İnsanlar dış dünyada ve kendilerinde neler olup bittiğini duyumlarından ve algılarından öğrenebilir, duyularımız olmazsa dünya hakkında da bir bilgimiz olmaz.
Gestalt psikolojisinin temel ilkesi olguların parçalarının tek başlarına bir anlam ifade etmediğini sadece bir bütünü oluşturduklarında anlamlı hale geldiklerini ifade eder. Bu kurama ilişkin ilk çalışmalar Almanya’da başlamış sonrasında da nazilerden kaçan ve ABD’ye sığınan kuramcılar tarafından geliştirilmiştir.
Bu kavram, birbiri ile ilişkisi bulunan iki veya daha fazla parçanın meydana getirdiği bütünü anlatır, zaten Almanca bir kelime olan Gestalt, tamamlama veya bütünleşme anlamlarına da gelir. Gestalt bir nesnenin, anlam kazanacak şekilde bütün haline gelmesini anlatır.
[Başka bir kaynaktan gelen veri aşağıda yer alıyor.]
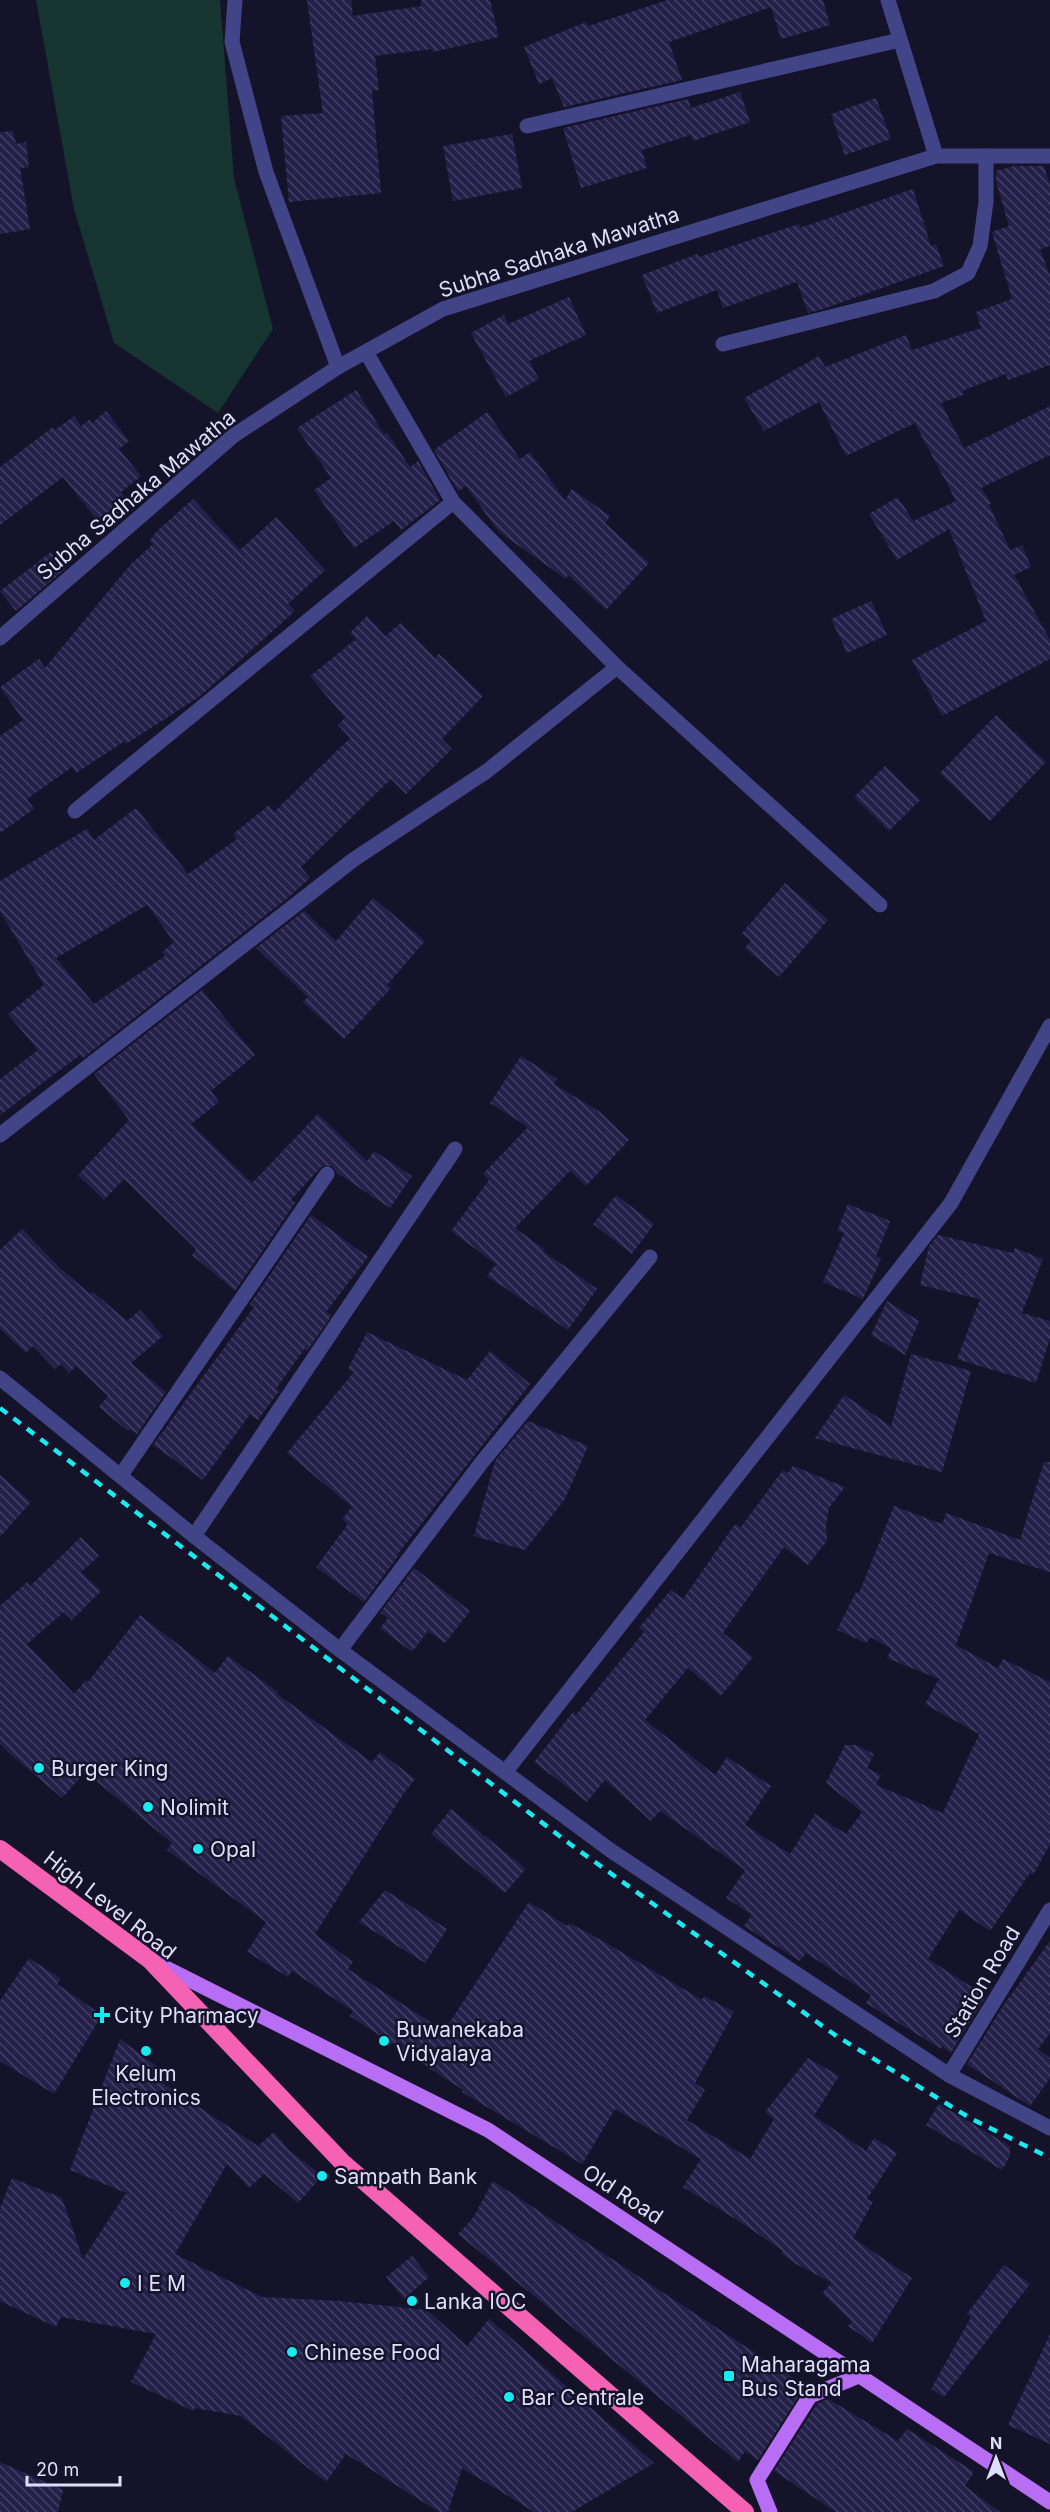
<svg xmlns="http://www.w3.org/2000/svg" width="1050" height="2512" font-family="Inter,sans-serif">
<style>
.grass{fill:#163430}
.building{fill:url(#building-back-hatch);fill-rule:evenodd}
.lines{fill:none;stroke-linecap:round;stroke-linejoin:round}
.minor{stroke:#414486;stroke-width:15}
.major{stroke:#b86df5;stroke-width:15}
.highway{stroke:#f561b3;stroke-width:18}
.rail{stroke:#17ebf0;stroke-width:4.5;stroke-dasharray:9 8;stroke-linecap:butt}
.poi-dot{fill:#17ebf0;stroke:#15132a;stroke-width:2}
.labels{text-anchor:middle;dominant-baseline:central;stroke-width:5;stroke-linejoin:round;paint-order:stroke}
.street-label{font-size:21px;fill:#dfdefd;stroke:#15132a}
.poi-label{font-size:21px;fill:#dfdefd;stroke:#15132a;text-anchor:start}
</style>
<defs>
<pattern id="building-back-hatch" width="6" height="6" patternUnits="userSpaceOnUse" patternTransform="scale(1.5)"><rect width="6" height="6" fill="#25204a"/><path d="M-1 5l2 2M0 0l6 6M5-1l2 2" fill="none" stroke="#444065"/></pattern>
</defs>
<rect width="100%" height="100%" fill="#15132a"/>
<path class="grass" d="M36 0H220L234 178 273 329 218 413 114 343 74 209Z"/>
<g class="building">
<path d="M307 0H351L353 16 422 6 421 0H490L499 37 433 52 432 49 375 56 379 90 372 91 381 193 289 202 281 116 323 113Z"/>
<path d="M668 0H823L830 25 781 39 771 7 669 42 682 80 564 107 552 78 539 84 524 47 586 22 588 26Z"/>
<path d="M740 92 750 122 693 141 691 135 642 150 647 168 581 188 563 128 688 99 691 108Z"/>
<path d="M876 98 891 139 845 155 831 114Z"/>
<path d="M13 131 16 144 26 142 29 167 20 168 30 229 0 234V132Z"/>
<path d="M512 134 522 188 453 201 443 146Z"/>
<path d="M1014 166H1044L1050 186V246L1040 249 1050 276V365L1008 380 1006 374 962 391 963 395 941 403 964 448 1050 406V455L981 488 991 503 989 505 1010 550 1022 545 1031 567 1014 575 1050 640V659L942 716 912 660 986 621 949 529 897 560 869 514 898 497 913 521 956 501 915 423 846 456 819 402 764 431 744 398 819 356 825 367 906 335 912 350 981 328 976 312 1012 299 992 232 1009 226 996 181V171Z"/>
<path d="M913 189 931 246 936 244 944 266 823 309 808 313 797 282 723 308 717 290 657 313 642 275 697 254 699 257 799 224 800 228Z"/>
<path d="M569 297 586 335 529 361 539 379 506 397 471 333 504 315 508 324Z"/>
<path d="M356 390 384 434 387 433 410 467 418 461 440 500 401 530 394 521 354 548 314 490 331 478 297 428Z"/>
<path d="M106 411 129 441 119 449 141 476 121 492 130 504 102 526 63 477 0 525V467L53 427 55 430 74 416 81 426 90 419 92 423Z"/>
<path d="M487 412 520 459 530 452 565 500 572 489 610 516 605 523 649 563 606 610 568 575 566 579 499 532 466 486 458 491 434 450Z"/>
<path d="M193 499 240 550 276 517 325 570 288 604 295 611 199 697 126 744 125 741 76 773 72 767 27 799 34 809 0 833V736L23 720 0 687 39 659 45 668 130 565 153 544 150 540 157 531Z"/>
<path d="M51 552 65 569 16 611 0 591Z"/>
<path d="M871 601 887 635 847 653 831 619Z"/>
<path d="M367 616 385 636 401 623 435 658 439 654 483 696 442 739 452 749 406 794 391 779 301 867 310 878 289 897 83 1058 80 1055 0 1115V1079L38 1050 8 1014 44 985 0 911V881L87 829 94 840 136 808 188 874 237 839 233 834 269 805 274 812 350 738 338 725 345 718 310 676 356 639 350 633ZM147 905 174 942 162 952 165 956 94 1004 56 958Z"/>
<path d="M996 715 1046 762 990 821 940 773Z"/>
<path d="M885 766 920 800 889 831 854 797Z"/>
<path d="M785 883 828 920 779 977 745 948 751 941 742 933Z"/>
<path d="M373 898 425 941 387 985 391 988 344 1039 303 1002 308 997 256 948 304 911 336 941Z"/>
<path d="M202 990 255 1055 211 1091 219 1102 191 1124 252 1183 318 1114 367 1161 374 1151 412 1176 390 1208 337 1173 332 1166H322L291 1200 295 1203 235 1291 192 1255 196 1249 124 1179 104 1200 78 1175 129 1120 94 1074Z"/>
<path d="M521 1056 557 1079 554 1084 600 1112 629 1140 586 1186 570 1171 515 1228 544 1249 543 1251 597 1289 568 1330 487 1276 496 1264 451 1231 489 1180 483 1174 528 1127 490 1103Z"/>
<path d="M616 1195 654 1224 632 1254 593 1224Z"/>
<path d="M848 1204 890 1221 876 1256 881 1259 863 1299 823 1282 844 1233 837 1231Z"/>
<path d="M311 1215 368 1257 326 1312 332 1315 307 1351 305 1348 276 1389 279 1391 258 1420 250 1414 203 1480 153 1445 254 1307 250 1304Z"/>
<path d="M22 1229 60 1268 90 1294 93 1292 127 1321 140 1310 163 1336 131 1363 166 1392 137 1434 130 1429 128 1431 99 1407 108 1396 76 1366 69 1373 61 1364 55 1369 33 1346 26 1353 0 1329V1250Z"/>
<path d="M938 1235 1013 1253 1015 1248 1043 1259 1022 1313 1050 1321V1338L1036 1383 957 1359 980 1299 920 1285 929 1246Z"/>
<path d="M887 1301 919 1321 905 1355 871 1335Z"/>
<path d="M367 1332 467 1380 490 1351 530 1384 397 1555 398 1556 364 1602 316 1567 348 1524 342 1519 352 1507 287 1453 354 1372 348 1369Z"/>
<path d="M911 1354 971 1371 942 1472 815 1438 844 1395 891 1426Z"/>
<path d="M528 1421 588 1446 565 1499 525 1550 474 1536 495 1461Z"/>
<path d="M1044 1462H1050V1572L989 1553 956 1645 998 1668 1003 1659 1050 1682V1844L1033 1875 1030 1873 990 1931 959 1910 928 1959 986 1996 951 2053 942 2046 941 2049 866 2003 871 1995 806 1953 800 1961 744 1926 752 1915 726 1898 745 1870 660 1811 651 1821 605 1780 587 1802 534 1762 573 1712 576 1715 644 1632 639 1628 671 1590 683 1599 735 1524 741 1527 783 1470 788 1473 793 1466 845 1487 829 1508 826 1526 827 1541 808 1565 784 1547 723 1633 753 1657 721 1696 688 1668 645 1720 715 1775 727 1757 771 1786 745 1825 790 1854 815 1814 846 1834 862 1812 826 1783 845 1745H855L874 1754 867 1768 881 1775 876 1785 943 1813 979 1734 925 1704 939 1679 887 1658 891 1649 871 1637 866 1643 837 1630 856 1592 859 1593 894 1506 942 1524 946 1513 1020 1540Z"/>
<path d="M0 1475 31 1502 0 1537Z"/>
<path d="M81 1537 99 1556 81 1572 101 1591 72 1620 64 1612 27 1644 74 1694 86 1680 88 1682 140 1615 215 1673 228 1656 278 1692 277 1694 372 1762 380 1752 415 1779 404 1793 315 1934 353 1962 348 1969 444 2031 529 1902 567 1926 569 1923 601 1940 702 2000 704 1996 734 2012 695 2083 705 2090 687 2120 750 2159 774 2119 765 2112 808 2058 839 2076 814 2116 866 2151 874 2138 897 2153 867 2199 873 2202 853 2238 912 2278 872 2343 848 2326 852 2322 822 2293 832 2283 796 2264 781 2253 783 2251 742 2223 683 2187 701 2159 615 2109 582 2164 462 2092 463 2090 350 2016 353 2011 292 1971 288 1977 247 1952 266 1922 167 1850 172 1843 85 1772 62 1798 8 1752 0 1744V1606L27 1582 30 1586Z"/>
<path d="M414 1568 470 1611 445 1643 428 1631 412 1652 380 1628 388 1618 380 1613Z"/>
<path d="M451 1809 526 1869 505 1893 431 1834Z"/>
<path d="M385 1890 447 1929 425 1963 359 1922Z"/>
<path d="M1050 1941V2033L1038 2049 1050 2058V2078L1030 2106 967 2064 1003 2006Z"/>
<path d="M29 1958 61 1979 57 1984 102 2015 54 2094 0 2061V2001Z"/>
<path d="M120 2039 164 2072 158 2080 258 2146 274 2132 289 2150 322 2176 298 2203 264 2174 249 2188 227 2164 175 2254 262 2297 339 2301 427 2310 467 2346 489 2319 654 2463 572 2512H534L462 2468 448 2512H439L346 2454 326 2482 241 2416 195 2408 193 2411 131 2382 156 2334 61 2317 56 2327 0 2301V2208L12 2178 62 2198 83 2259 126 2193 70 2170Z"/>
<path d="M939 2104 1010 2146V2156L1002 2170 926 2125Z"/>
<path d="M493 2181 807 2387 802 2391 758 2460 745 2451 738 2462 458 2234 473 2218Z"/>
<path d="M412 2256 429 2277 404 2299 386 2277Z"/>
<path d="M1004 2265 1030 2284 944 2397 931 2389 971 2317 967 2314Z"/>
<path d="M1050 2334V2444L1008 2425Z"/>
<path d="M828 2399 898 2441 907 2429 974 2472 965 2486 1000 2512H836L774 2471 817 2404Z"/>
<path d="M0 2462 63 2490 58 2512H0Z"/>
</g>
<g class="lines">
<g class="minor">
<path d="M235 0 232 42 266 172 338 367"/>
<path d="M888 0 936 156"/>
<path d="M527 126 900 40"/>
<path d="M723 344 934 291 968 273 980 246 986 202V156"/>
<path d="M366 352 453 502 617 667 880 905"/>
<path d="M0 638 233 436 338 367 443 309 936 156H1050"/>
<path d="M75 811 453 502"/>
<path d="M0 1135 353 860 487 771 617 667"/>
<path d="M0 1378 194 1536 340 1650 610 1850 949 2075 1050 2128"/>
<path d="M121 1475 327 1174"/>
<path d="M194 1536 455 1149"/>
<path d="M340 1650 482 1462 650 1257"/>
<path d="M506 1771 951 1203 1050 1026"/>
<path d="M949 2075 1050 1910"/>
</g>
<g class="major">
<path d="M156 1963 488 2130 1050 2502"/>
<path d="M770 2512 757 2480 810 2396 861 2375"/>
</g>
<path class="highway" d="M0 1849 150 1960 342 2162 745 2512"/>
<path class="rail" d="M0 1408 570 1844 835 2035 970 2118 1050 2158"/>
</g>
<g class="poi-dot">
<circle cx="39" cy="1768" r="6"/>
<circle cx="148" cy="1807" r="6"/>
<circle cx="198" cy="1849" r="6"/>
<path d="M99 2006h6v6h6v6h-6v6h-6v-6h-6v-6h6z"/>
<circle cx="384" cy="2041" r="6"/>
<circle cx="146" cy="2051" r="6"/>
<circle cx="322" cy="2176" r="6"/>
<circle cx="125" cy="2283" r="6"/>
<circle cx="412" cy="2301" r="6"/>
<circle cx="292" cy="2352" r="6"/>
<rect x="723" y="2370" width="12" height="12" rx="3"/>
<circle cx="509" cy="2397" r="6"/>
</g>
<g class="labels">
<g class="street-label">
<text transform="translate(559 252) rotate(-18)">Subha Sadhaka Mawatha</text>
<text transform="translate(136 495) rotate(-40)">Subha Sadhaka Mawatha</text>
<text transform="translate(110 1905) rotate(38)">High Level Road</text>
<text transform="translate(982 1982) rotate(-59)">Station Road</text>
<text transform="translate(623 2194) rotate(33)">Old Road</text>
</g>
<g class="poi-label">
<text x="51" y="1768">Burger King</text>
<text x="160" y="1807">Nolimit</text>
<text x="210" y="1849">Opal</text>
<text x="114" y="2015">City Pharmacy</text>
<text x="396" y="2029">Buwanekaba<tspan x="396" dy="24">Vidyalaya</tspan></text>
<text x="146" y="2073" text-anchor="middle">Kelum<tspan x="146" dy="24">Electronics</tspan></text>
<text x="334" y="2176">Sampath Bank</text>
<text x="137" y="2283">I E M</text>
<text x="424" y="2301">Lanka IOC</text>
<text x="304" y="2352">Chinese Food</text>
<text x="741" y="2364">Maharagama<tspan x="741" dy="24">Bus Stand</tspan></text>
<text x="521" y="2397">Bar Centrale</text>
</g>
</g>
<g transform="translate(996 2458)" stroke="#15132a" stroke-width="4.5" paint-order="stroke">
<path d="M0-4.5L10 22L0 15L-10 22Z" fill="#dfdefd"/>
<text y="-9" font-size="16" font-weight="bold" text-anchor="middle" fill="#dfdefd">N</text>
</g>
<path d="M27 2476v9h93v-9" fill="none" stroke="#dfdefd" stroke-width="3"/>
<text x="36" y="2476" font-size="18" fill="#dfdefd" stroke="#15132a" stroke-width="4.5" paint-order="stroke">20 m</text>
</svg>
Gestalt psikolojisi veya gestaltizm olarak anılan bu kavram hayatın karmaşık bir kombinasyondan oluştuğunu bu yüzden de bir insanı incelerken bu bütün etkenlerin birbirleri ile olan ilişkilerinin önemli olduğunu söyler. Gestalta göre, parçalar bir araya gelerek oluşturdukları bütünün özelliklerini taşımazlar. Bunu bir örnekle açıklayacak olursak, müzik notalarının birleşmesi ile oluşan bir şarkı ile her bir nota birbirinden farklıdır. Notalar ile şarkı arasında bir benzerlik yoktur ayrıca notaların birleşmesi ile oluşan şarkı notalardan daha anlamlıdır. Gestalta göre bütün, bütünü oluşturan her bir parçadan daha anlamlıdır.
Bütünü oluşturan parçalar değil bu parçaların arasındaki ilişki önemlidir.Konu o kadar derinlikli ki ben 4 gün boyunca yazsam yine de tamamını açıklayamam. Özellikle görsel sanatlar ile ilgileniyorsanız, film çekiyorsanız, tasarım yapıyorsanız veya bu konulara ilgi duyuyorsanız gestalt konusunu derinlemesine araştırabilirsiniz. Benim amacım konular hakkında bilgi sahibi olmanızı ve kendinize uygun bir konuya kendinizi odaklamanızı sağlamak.